* [EXERCISE PROMPT]:
After reading the data, copy it out in full and exactly.
START DATA SHOWN
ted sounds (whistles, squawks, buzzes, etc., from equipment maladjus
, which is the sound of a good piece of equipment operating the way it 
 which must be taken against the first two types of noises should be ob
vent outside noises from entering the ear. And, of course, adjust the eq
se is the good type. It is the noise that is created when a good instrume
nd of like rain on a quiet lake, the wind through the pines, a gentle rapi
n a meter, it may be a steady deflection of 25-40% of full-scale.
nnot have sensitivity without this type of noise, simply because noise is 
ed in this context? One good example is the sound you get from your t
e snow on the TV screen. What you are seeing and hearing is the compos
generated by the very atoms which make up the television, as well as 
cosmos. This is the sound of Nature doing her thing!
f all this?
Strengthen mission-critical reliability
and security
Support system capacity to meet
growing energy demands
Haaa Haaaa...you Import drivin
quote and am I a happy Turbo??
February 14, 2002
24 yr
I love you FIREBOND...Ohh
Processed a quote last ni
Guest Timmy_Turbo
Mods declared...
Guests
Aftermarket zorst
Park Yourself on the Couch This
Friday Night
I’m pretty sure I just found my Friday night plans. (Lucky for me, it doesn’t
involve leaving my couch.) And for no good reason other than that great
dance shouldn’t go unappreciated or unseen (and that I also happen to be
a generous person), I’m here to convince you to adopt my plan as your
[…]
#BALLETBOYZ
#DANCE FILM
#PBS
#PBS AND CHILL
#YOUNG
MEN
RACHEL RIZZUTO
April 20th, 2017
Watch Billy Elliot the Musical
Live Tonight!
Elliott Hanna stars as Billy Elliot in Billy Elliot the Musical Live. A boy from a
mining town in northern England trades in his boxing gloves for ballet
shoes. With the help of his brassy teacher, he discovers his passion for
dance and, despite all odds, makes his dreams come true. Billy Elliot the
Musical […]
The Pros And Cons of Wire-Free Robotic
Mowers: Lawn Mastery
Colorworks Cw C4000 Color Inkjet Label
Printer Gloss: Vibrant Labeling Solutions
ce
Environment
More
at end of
END DATA SHOWN
* [OUTPUT OF THE EXERCISE]:
ted sounds (whistles, squawks, buzzes, etc., from equipment maladjus
, which is the sound of a good piece of equipment operating the way it 
 which must be taken against the first two types of noises should be ob
vent outside noises from entering the ear. And, of course, adjust the eq
se is the good type. It is the noise that is created when a good instrume
nd of like rain on a quiet lake, the wind through the pines, a gentle rapi
n a meter, it may be a steady deflection of 25-40% of full-scale.
nnot have sensitivity without this type of noise, simply because noise is 
ed in this context? One good example is the sound you get from your t
e snow on the TV screen. What you are seeing and hearing is the compos
generated by the very atoms which make up the television, as well as 
cosmos. This is the sound of Nature doing her thing!
f all this?
Strengthen mission-critical reliability
and security
Support system capacity to meet
growing energy demands
Haaa Haaaa...you Import drivin
quote and am I a happy Turbo??
February 14, 2002
24 yr
I love you FIREBOND...Ohh
Processed a quote last ni
Guest Timmy_Turbo
Mods declared...
Guests
Aftermarket zorst
Park Yourself on the Couch This
Friday Night
I’m pretty sure I just found my Friday night plans. (Lucky for me, it doesn’t
involve leaving my couch.) And for no good reason other than that great
dance shouldn’t go unappreciated or unseen (and that I also happen to be
a generous person), I’m here to convince you to adopt my plan as your
[…]
#BALLETBOYZ
#DANCE FILM
#PBS
#PBS AND CHILL
#YOUNG
MEN
RACHEL RIZZUTO
April 20th, 2017
Watch Billy Elliot the Musical
Live Tonight!
Elliott Hanna stars as Billy Elliot in Billy Elliot the Musical Live. A boy from a
mining town in northern England trades in his boxing gloves for ballet
shoes. With the help of his brassy teacher, he discovers his passion for
dance and, despite all odds, makes his dreams come true. Billy Elliot the
Musical […]
The Pros And Cons of Wire-Free Robotic
Mowers: Lawn Mastery
Colorworks Cw C4000 Color Inkjet Label
Printer Gloss: Vibrant Labeling Solutions
ce
Environment
More
at end of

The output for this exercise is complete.